Наше с Дженет бракосочетание тоже проходило в Торонто. Колин и Брендан – мои сыновья от первого брака – были моими шаферами, а профессор Дэвис читал из Библии. На церемонию он принес собственную Библию, поскольку сомневался, что у епископа церкви, где мы сочетались браком, имеется экземпляр с правильным переводом. (В наше вероломное время профессор Дэвис является ярым защитником англоязычной Библии короля Якова.)
До этого Колин и Брендан никогда не встречались с Робом. Брендан (ему тогда было семнадцать) глазел по сторонам и пропустил момент, когда профессор Дэвис с его великолепной окладистой седой бородой появился на кафедре. Брендан поднял глаза и увидел большого человека с большой бородой и громовым голосом. Колин, которому тогда исполнилось двадцать два, рассказывал мне, что Брендан оторопел, словно увидел призрака. Однако сам Брендан, не слишком знакомый с церковью, думал иначе. Он не сомневался, что в образе профессора Дэвиса ему явился Бог.

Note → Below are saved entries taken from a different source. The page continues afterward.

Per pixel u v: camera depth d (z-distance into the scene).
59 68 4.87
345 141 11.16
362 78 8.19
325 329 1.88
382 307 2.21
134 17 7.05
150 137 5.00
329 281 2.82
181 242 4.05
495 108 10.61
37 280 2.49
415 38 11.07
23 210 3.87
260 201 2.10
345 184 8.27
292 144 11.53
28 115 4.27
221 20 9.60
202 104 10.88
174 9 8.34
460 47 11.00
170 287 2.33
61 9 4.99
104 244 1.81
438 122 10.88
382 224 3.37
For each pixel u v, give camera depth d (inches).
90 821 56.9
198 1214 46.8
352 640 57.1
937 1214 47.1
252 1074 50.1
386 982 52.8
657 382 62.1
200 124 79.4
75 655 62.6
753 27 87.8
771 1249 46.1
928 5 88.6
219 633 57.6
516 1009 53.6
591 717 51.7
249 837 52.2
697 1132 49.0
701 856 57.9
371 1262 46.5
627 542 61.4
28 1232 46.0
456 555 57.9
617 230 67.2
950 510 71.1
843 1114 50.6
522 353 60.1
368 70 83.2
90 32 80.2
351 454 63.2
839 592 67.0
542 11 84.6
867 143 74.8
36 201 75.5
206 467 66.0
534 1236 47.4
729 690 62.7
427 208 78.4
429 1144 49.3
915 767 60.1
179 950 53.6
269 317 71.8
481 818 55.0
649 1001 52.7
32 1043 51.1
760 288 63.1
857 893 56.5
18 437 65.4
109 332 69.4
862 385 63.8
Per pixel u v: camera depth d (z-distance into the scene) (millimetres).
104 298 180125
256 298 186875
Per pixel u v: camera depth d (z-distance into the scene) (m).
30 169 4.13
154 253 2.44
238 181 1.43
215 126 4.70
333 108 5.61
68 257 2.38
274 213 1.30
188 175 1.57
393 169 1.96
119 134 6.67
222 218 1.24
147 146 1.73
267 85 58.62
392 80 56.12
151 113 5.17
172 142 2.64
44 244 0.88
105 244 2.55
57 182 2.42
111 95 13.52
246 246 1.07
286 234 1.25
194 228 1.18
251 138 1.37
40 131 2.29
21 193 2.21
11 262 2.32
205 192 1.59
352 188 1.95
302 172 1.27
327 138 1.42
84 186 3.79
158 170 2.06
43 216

Джордж Беннет не только приохотил меня к чтению романов Робертсона Дэвиса (кстати, тогда мне было немногим меньше, чем Брендану во время моего второго бракосочетания). Он убедил меня не ограничиваться первоначальным знакомством с творчеством Фолкнера, а почитать что-нибудь еще. Сейчас уже не помню, какой из романов Фолкнера входил в обязательную программу, но помню, что чтение его давалось мне с изрядным трудом. Либо я был слишком молод для понимания этого писателя, либо моя дислексия бунтовала против его длиннющих предложений. Возможно, то и другое. Я так и не полюбил ни Фолкнера, ни Джойса, но постепенно научился ценить их творчество. И не кто иной, как Джордж Беннет, сумел убедить меня преодолеть трудности, связанные с чтением произведений Готорна[10] и Томаса Гарди. Постепенно я научился любить Гарди, а Готорн (в большей степени, чем Мелвилл) остается моим любимым американским писателем. (Я никогда не был поклонником Хемингуэя и Фицджеральда, а Воннегут и Хеллер значат для меня больше, нежели Марк Твен.)